YOUR TASKS:
1. Write out the part of the GP user guide from "Sparse vs FullBatch" to "currently being developed.".
2. Continue the GP user guide from its last sentence onward.

DOCUMENT SEGMENT:
########################################
User Guide

There are 3 main stages for the GPs:

Initialization
Training
Prediction

Initialization

Sparse vs FullBatch

A FullBatchModel is a normal GP model, where the variational distribution is optimized over all the training points and no stochastic updates are possible. It is therefore fitted for small datasets (~10^3 samples)
A SparseModel is a GP model augmented with inducing points. The optimization is done on those points, allowing for stochastic updates and huge scalability. The counterpart can be a slightly lower accuracy and the need to select the number and the location of the inducing points (however this is a problem currently worked on).

To pick between the two add Batch or Sparse in front of the name of the desired model.

A better common interface is currently being developed.

For regression one can use the GPRegression or StudentT model. The first one is the vanilla GP with Gaussian noise while the second is using the Student-T likelihood and is therefore a lot more robust to ouliers.

Classification

For classification one can select the XGPC model using the logistic link or the BSVM model based on the frequentist SVM.

Model creation

Creating a model is as simple as doing GPModel(X,y;args...) where args is described in the next section

Parameters of the models

All models except for BatchGPRegression use the same set of parameters for initialisation. Default values are showed as well.
########################################
DATA SECTION:
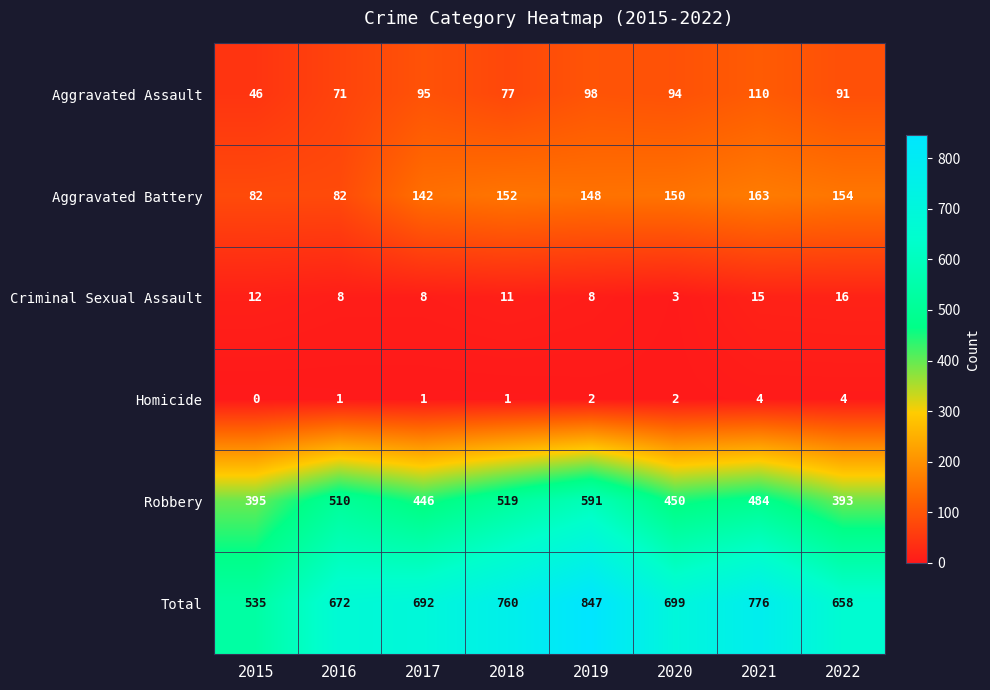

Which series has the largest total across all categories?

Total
########################################
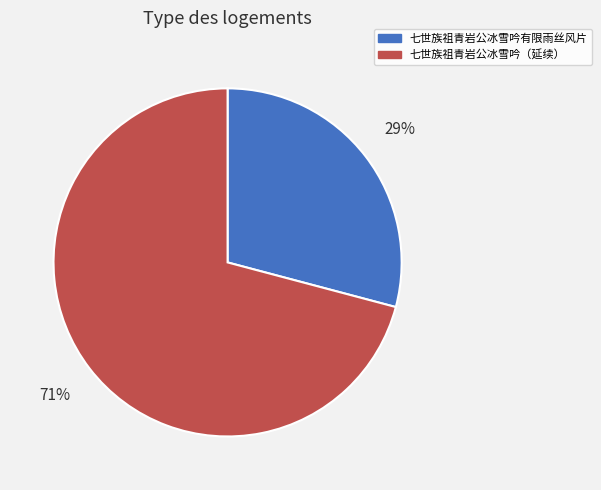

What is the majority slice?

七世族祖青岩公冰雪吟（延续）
########################################
RESPONSES FOR EACH TASK:
1.
Sparse vs FullBatch

A FullBatchModel is a normal GP model, where the variational distribution is optimized over all the training points and no stochastic updates are possible. It is therefore fitted for small datasets (~10^3 samples)
A SparseModel is a GP model augmented with inducing points. The optimization is done on those points, allowing for stochastic updates and huge scalability. The counterpart can be a slightly lower accuracy and the need to select the number and the location of the inducing points (however this is a problem currently worked on).

To pick between the two add Batch or Sparse in front of the name of the desired model.

A better common interface is currently being developed.

2.
One of the main parameter is the kernel function (or covariance function). This detailed in the kernel section, by default an isotropic RBFKernel with lengthscale 1.0 is used.

Common parameters :

Autotuning::Bool=true : Are the hyperparameters trained
nEpochs::Integer=100 : How many iteration steps are used (can also be set at training time)
kernel::Kernel : Kernel for the model
noise::Real=1e-3 : noise added in the model (is also optimized)
ϵ::Real=1e-5 : minimum value for convergence
SmoothingWindow::Integer=5 : Window size for averaging convergence in the stochastic case
verbose::Integer=0 : How much information is displayed (from 0 to 3)

Specific to sparse models :

m::Integer=0 : Number of inducing points (if not given will be set to a default value depending of the number of points)
Stochastic::Bool=true : Is the method trained via mini batches
batchsize::Integer=-1 : number of samples per minibatches (must be set to a correct value or model will fall back for a non stochastic inference)
AdaptiveLearningRate::Bool=true : Is the learning rate adapted via estimation of the gradient variance? see "Adaptive Learning Rate for Stochastic Variational inference", if not use simple exponential decay with parameters κ_s and τ_s seen under (1/(iter+τ_s))^-κ_s
κ_s::Real=1.0
τ_s::Real=100
optimizer::Optimizer=Adam() : Type of optimizer for the inducing point locations
OptimizeIndPoints::Bool=false : Is the location of inducing points optimized, the default is currently to false, as the method is relatively inefficient and does not bring much better performances

Model specific : StudentT : ν::Real=5 : Number of degrees of freedom of the Student-T likelihood

Training

Training is straightforward after initializing the model by running :

model.train(;iterations=100,callback=callbackfunction)

Where the callback option is for running a function at every iteration. callback function should be defined as

function callbackfunction(model,iter)
    "do things here"...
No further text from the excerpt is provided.